The mayors of 2 major US cities blame 2 big factors for Americans' low wages
Source: Business Insider | Leanna Garfield
- When asked about the slow growth of the US economy, Chicago Mayor Rahm Emanuel and Newark Mayor Ras Baraka both said that urban inequality and a lack of public transit are two of the largest causes.
- More than 80% of the nation's GDP comes from cities.
- If urban economies become less productive, the country's economy will be slower to grow, contributing to low wages.
In the United States, economic growth slowed in the first quarter of 2018 — the economy grew 2.3%, slightly less than the 2.9% rate at the end of 2017.
The Great Recession ended nearly a decade ago, but the US is still grappling with a slow-growth economy, as President Donald Trump has noted since his campaign. From the late 1940s to early 1970s, the economy grew an average of 3.8% per year. But since 2004, the growth rate has dropped by almost half.
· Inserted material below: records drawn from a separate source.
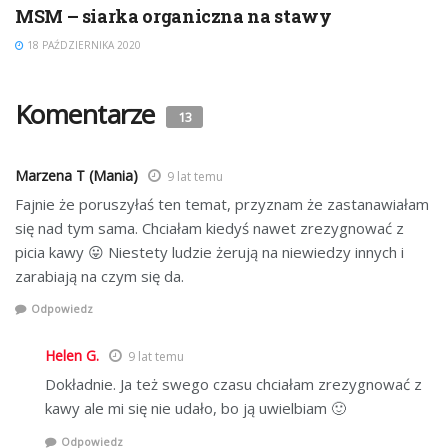
MSM – siarka organiczna na stawy
18 PAŹDZIERNIKA 2020
Komentarze
13
Marzena T (Mania)
9 lat temu
Fajnie że poruszyłaś ten temat, przyznam że zastanawiałam
się nad tym sama. Chciałam kiedyś nawet zrezygnować z
picia kawy 😛 Niestety ludzie żerują na niewiedzy innych i
zarabiają na czym się da.
Odpowiedz
Helen G.
9 lat temu
Dokładnie. Ja też swego czasu chciałam zrezygnować z
kawy ale mi się nie udało, bo ją uwielbiam 🙂
Odpowiedz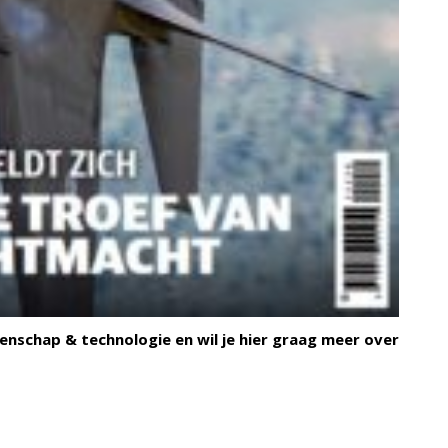
enschap & technologie en wil je hier graag meer over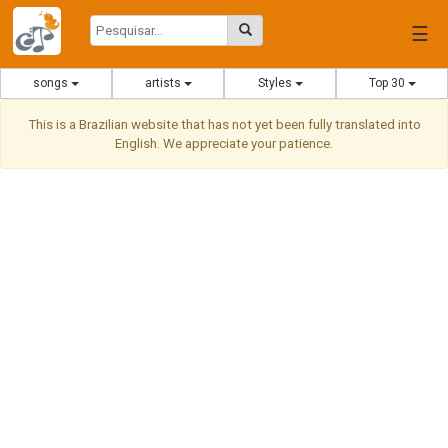
☰
songs
artists
Styles
Top 30
This is a Brazilian website that has not yet been fully translated into
English. We appreciate your patience.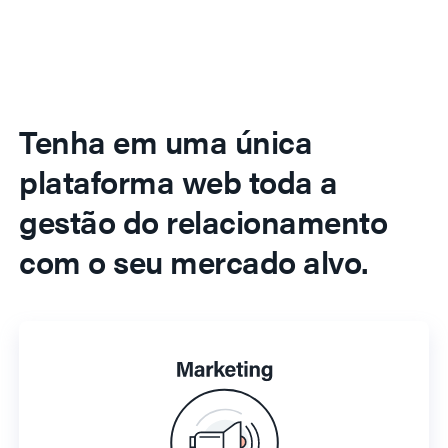
Tenha em uma única
plataforma web toda a
gestão do relacionamento
com o seu mercado alvo.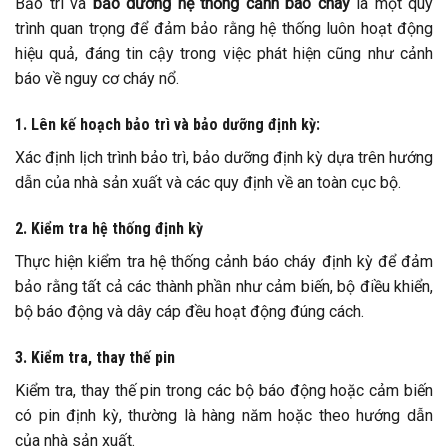
Bảo trì và
bảo dưỡng hệ thống cảnh báo cháy
là một quy
trình quan trọng để đảm bảo rằng hệ thống luôn hoạt động
hiệu quả, đáng tin cậy trong việc phát hiện cũng như cảnh
báo về nguy cơ cháy nổ.
1. Lên kế hoạch bảo trì và bảo dưỡng định kỳ:
Xác định lịch trình bảo trì, bảo dưỡng định kỳ dựa trên hướng
dẫn của nhà sản xuất và các quy định về an toàn cục bộ.
2. Kiểm tra hệ thống định kỳ
Thực hiện kiểm tra hệ thống cảnh báo cháy định kỳ để đảm
bảo rằng tất cả các thành phần như cảm biến, bộ điều khiển,
bộ báo động và dây cáp đều hoạt động đúng cách.
3. Kiểm tra, thay thế pin
Kiểm tra, thay thế pin trong các bộ báo động hoặc cảm biến
có pin định kỳ, thường là hàng năm hoặc theo hướng dẫn
của nhà sản xuất.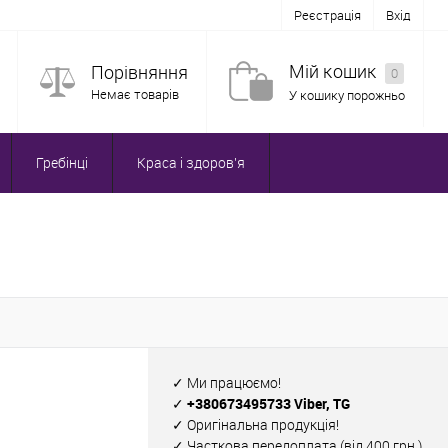
Реєстрація
Вхід
Мій кошик
Порівняння
0
Немає товарів
У кошику порожньо
Гребінці
Краса і здоров'я
✓ Ми працюємо!
✓ +380673495733 Viber, TG
✓ Оригінальна продукція!
✓ Часткова передоплата (від 400 грн.)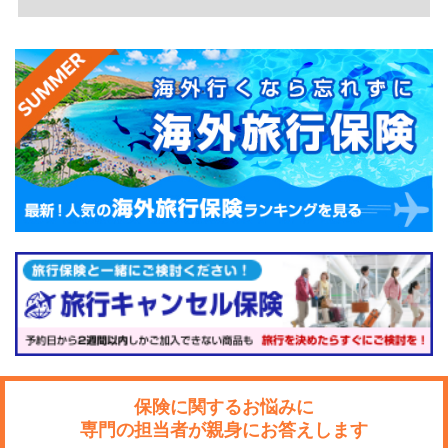
各自治体で自転車利用者への保険加入を義務づける条例
の整備も進んでいます。自転車に乗る機会がある方は、
個人賠償責任補償が付いた傷害保険への加入を検討する
価値があるでしょう。
なお、個人賠償責任補償は傷害保険だけでなく、自動車
保険や火災保険の特約としても付加できます。すでに加
入している保険で補償されている場合は、補償の重複に
注意してください。
傷害保険と医療保険の違い
保険に関するお悩みに
専門の担当者が親身にお答えします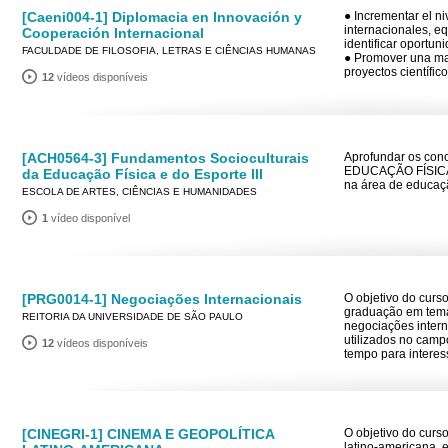
[Caeni004-1] Diplomacia en Innovación y
● Incrementar el ni
internacionales, e
Cooperación Internacional
identificar oportun
FACULDADE DE FILOSOFIA, LETRAS E CIÊNCIAS HUMANAS
● Promover una may
proyectos científic
12
vídeos disponíveis
[ACH0564-3] Fundamentos Socioculturais
Aprofundar os co
EDUCAÇÃO FÍSICA E
da Educação Física e do Esporte III
na área de educaçã
ESCOLA DE ARTES, CIÊNCIAS E HUMANIDADES
1
vídeo disponível
[PRG0014-1] Negociações Internacionais
O objetivo do curs
graduação em temas
REITORIA DA UNIVERSIDADE DE SÃO PAULO
negociações intern
utilizados no camp
12
vídeos disponíveis
tempo para interes
[CINEGRI-1] CINEMA E GEOPOLÍTICA
O objetivo do curs
latino-americana,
GDP growth helps increase wages and salaries, allowing more people to enjoy the country's wealth, according to the Bureau of Economic Analysis. But currently, two factors are contributing to the country's slow economic growth and low wages, according to the mayors of two major US cities. Rahm Emanuel from Chicago, Illinois and Ras Baraka from Newark, New Jersey recently spoke about the problem at a conference hosted by The Wall Street Journal.
In a discussion about the future of American cities, Emanuel and Baraka agreed that urban inequality and a lack of public transit are likely hurting the nation's economy overall.